Back COLT seminar : Philip Rust will speak about Language Modelling with Pixels on January 23rd

Títol: "Language Modelling with Pixels", a càrrec de Philip Rust, University of Copenhagen

When: January 23rd, 2023, 14.30 to 15.30

Where: Room 52.737 or online on zoom (mail us for the passcode ;) )

Description: Language models are defined over a finite set of inputs, which creates a vocabulary bottleneck when we attempt to scale the number of supported languages. Tackling this bottleneck results in a trade-off between what can be represented in the embedding matrix and computational issues in the output layer. In this talk, I will present how one can circumvent these issues by leveraging pixel-based language representations.

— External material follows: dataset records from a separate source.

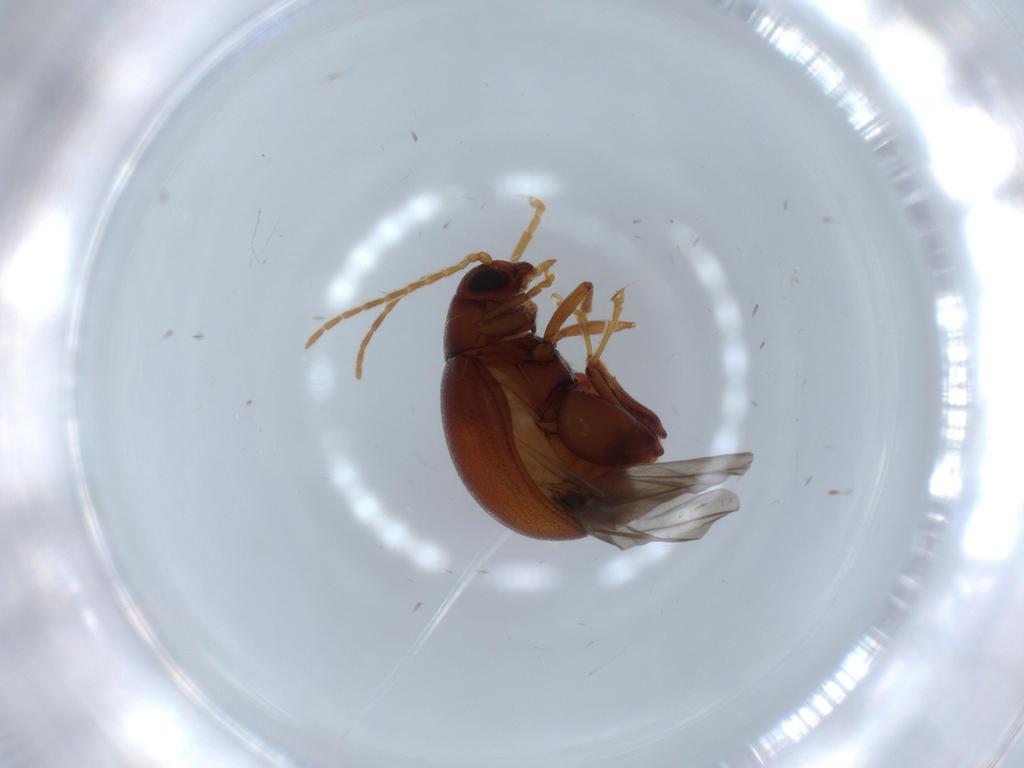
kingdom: Animalia
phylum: Arthropoda
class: Insecta
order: Coleoptera
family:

Specifically, I will talk about PIXEL, the Pixel-based Encoder of Language. PIXEL is a pretrained language model that renders text as images, making it possible to transfer representations across languages based on orthographic similarity or the co-activation of pixels. The 86M parameter PIXEL model is trained on the same English data as BERT to reconstruct the pixels of masked patches instead of predicting a distribution over tokens. In experiments on syntactic and semantic tasks in typologically diverse languages, including various non-Latin scripts, PIXEL substantially outperforms BERT on scripts that are not found in the pretraining data, but PIXEL is slightly weaker than BERT when working with Latin scripts.Furthermore, PIXEL exhibits stronger robustness than BERT to orthographic attacks and linguistic code-switching, further confirming the benefits of modelling language with pixels.

We're looking forward to seeing you there!